Votre objectif:
Pour chaque affirmation ci-dessous, indiquez par oui ou par non si elle concorde avec le texte de lecture, en citant mot pour mot le passage qui tranche. 1. La vénération de Marie pour chacun dépend de leurs misères personnelles. 2. Pour Marie, un prêtre est une image vivante de son Fils. 3. Lorsque l'image est défigurée par le péché, le désir de Marie de lui rendre la ressemblance avec le Christ s'affaiblit.

Texte de lecture:
La Très Sainte Vierge Marie les voit comme son prolongement, elle contemple en eux le sacerdoce de son Fils bien aimé. Et alors, quelles que soient leurs misères personnelles, elle a pour chacun d’entre eux une vraie vénération. Pour Marie, un prêtre est toujours un prêtre, une image vivante de son Fils et, si cette image est défigurée par le péché, elle n’en a qu’un désir plus ardent de lui rendre la ressemblance avec le Christ, car elle voit dans la vision de Dieu.

Données disponibles:
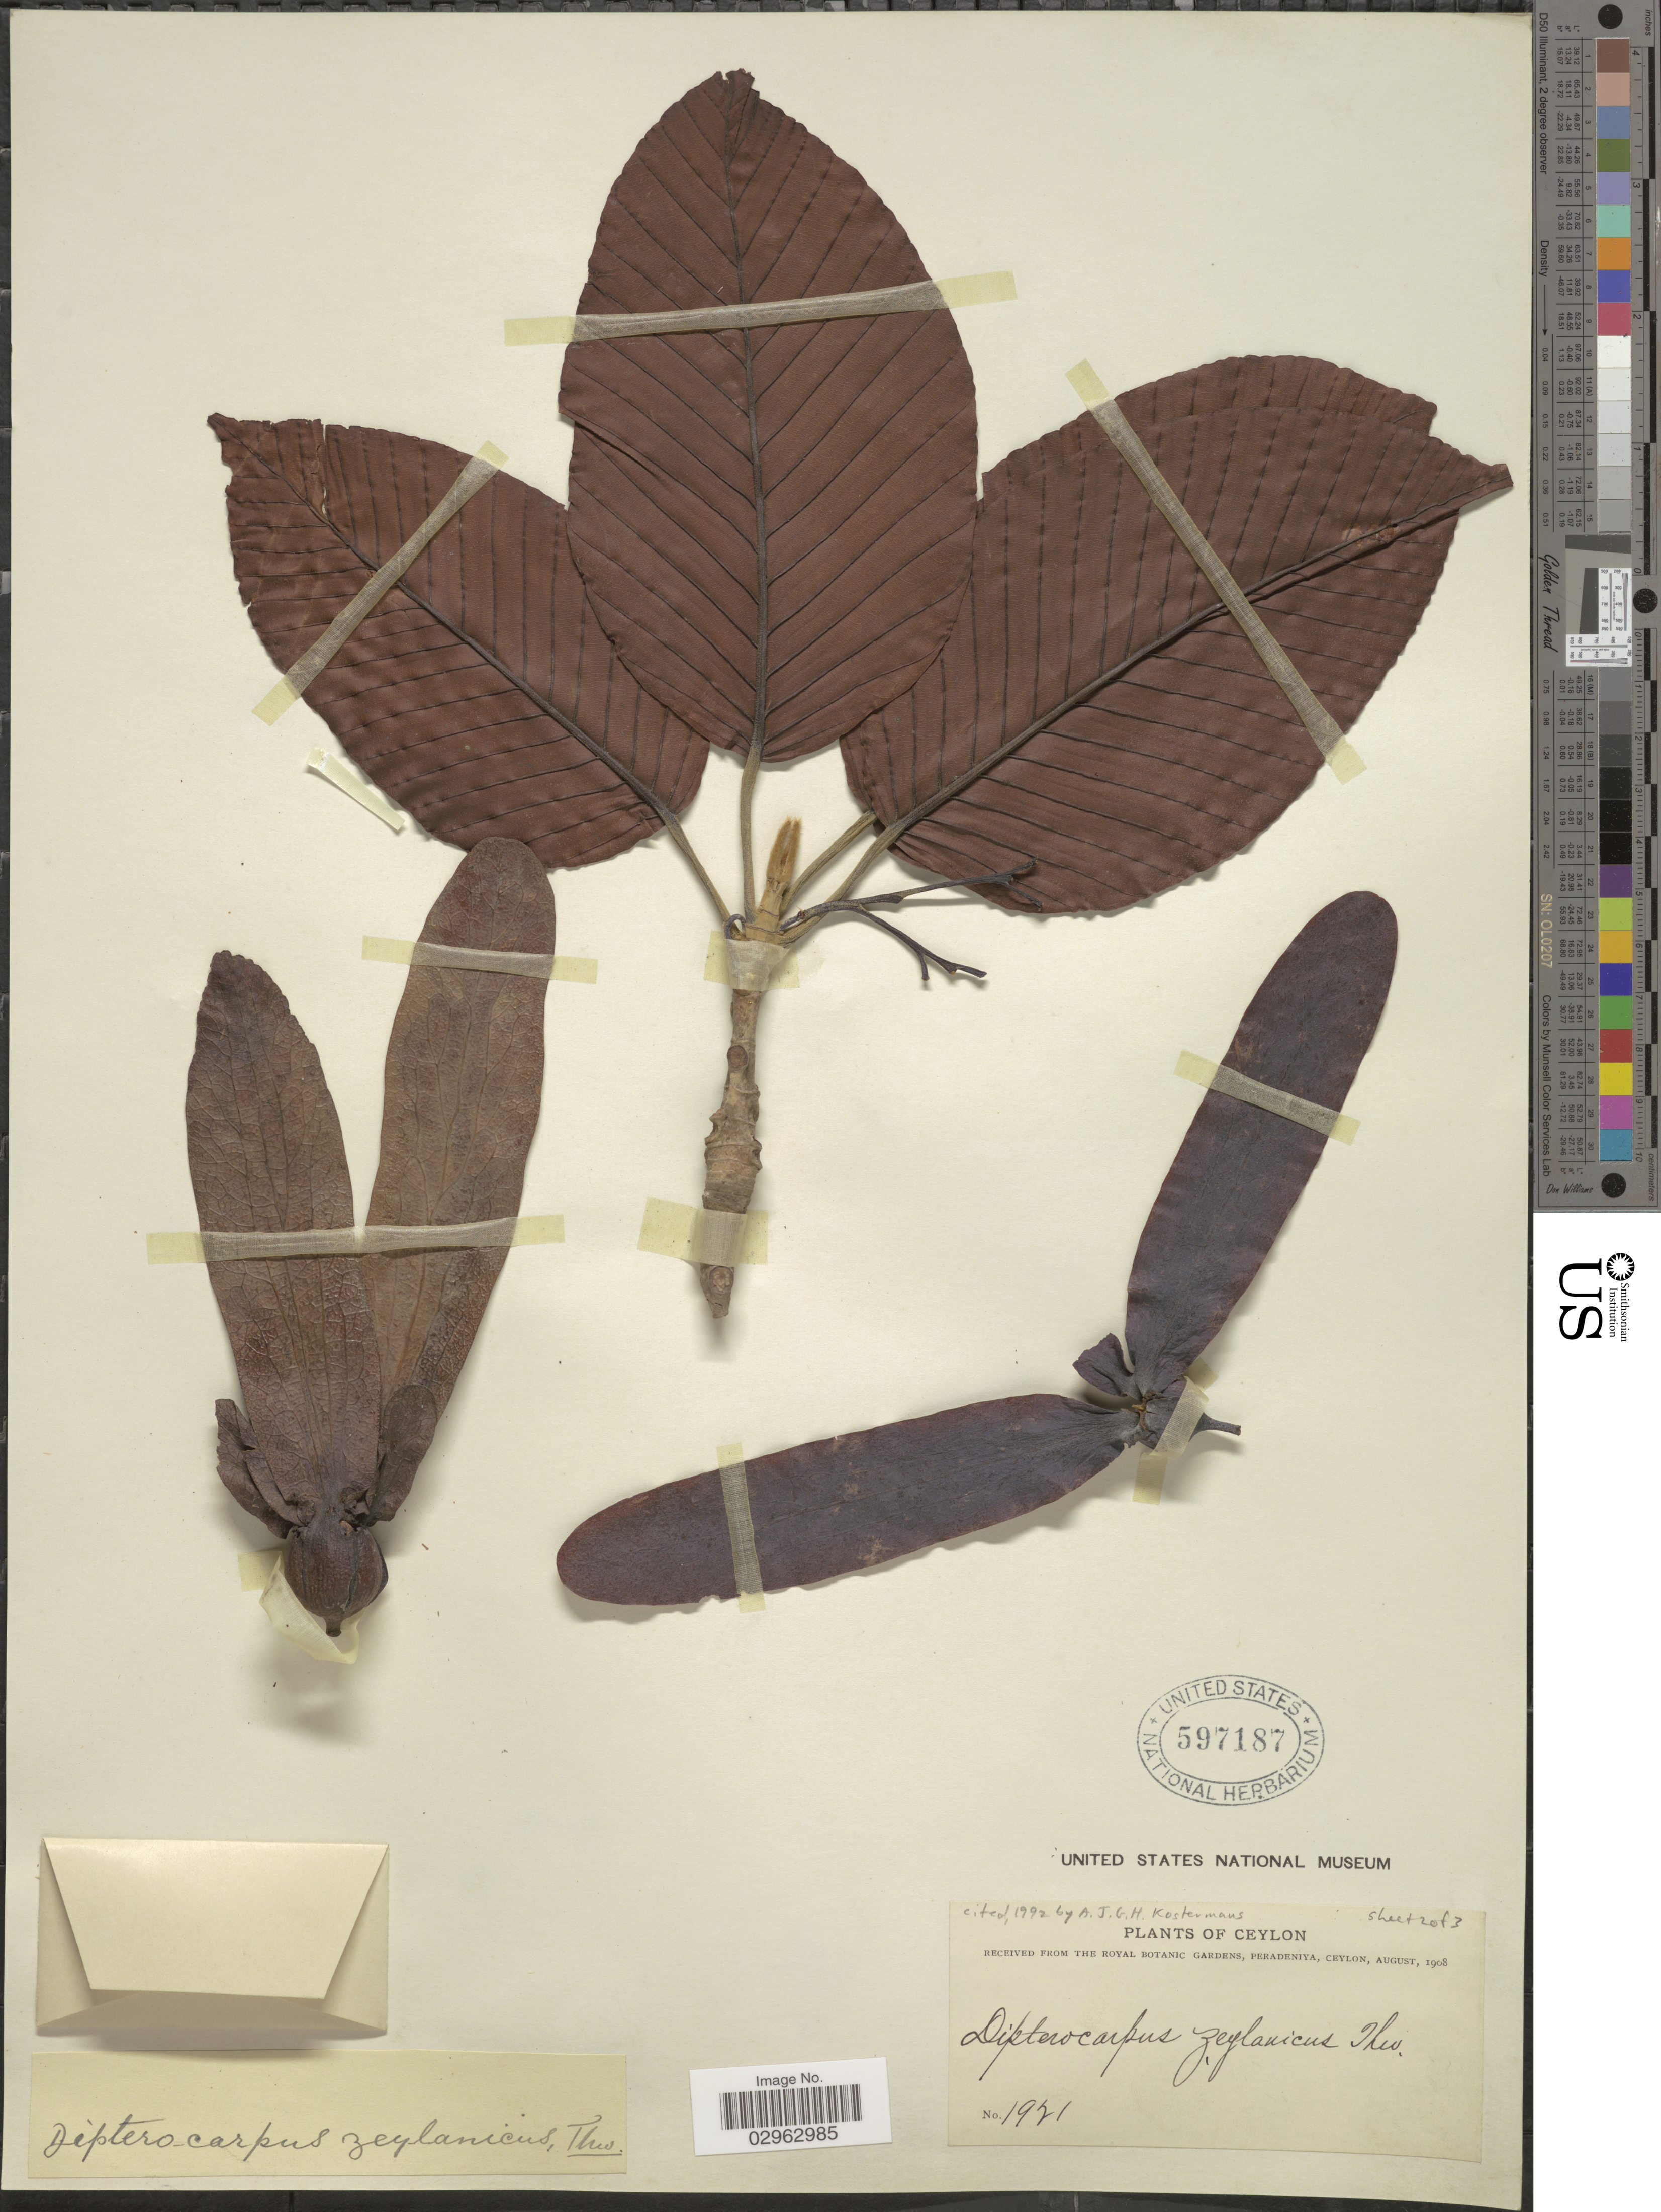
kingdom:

Résultat de l'exercice:
1. Non : « quelles que soient leurs misères personnelles, elle a pour chacun d’entre eux une vraie vénération »
2. Oui : « un prêtre est toujours un prêtre, une image vivante de son Fils »
3. Non : « elle n’en a qu’un désir plus ardent de lui rendre la ressemblance avec le Christ »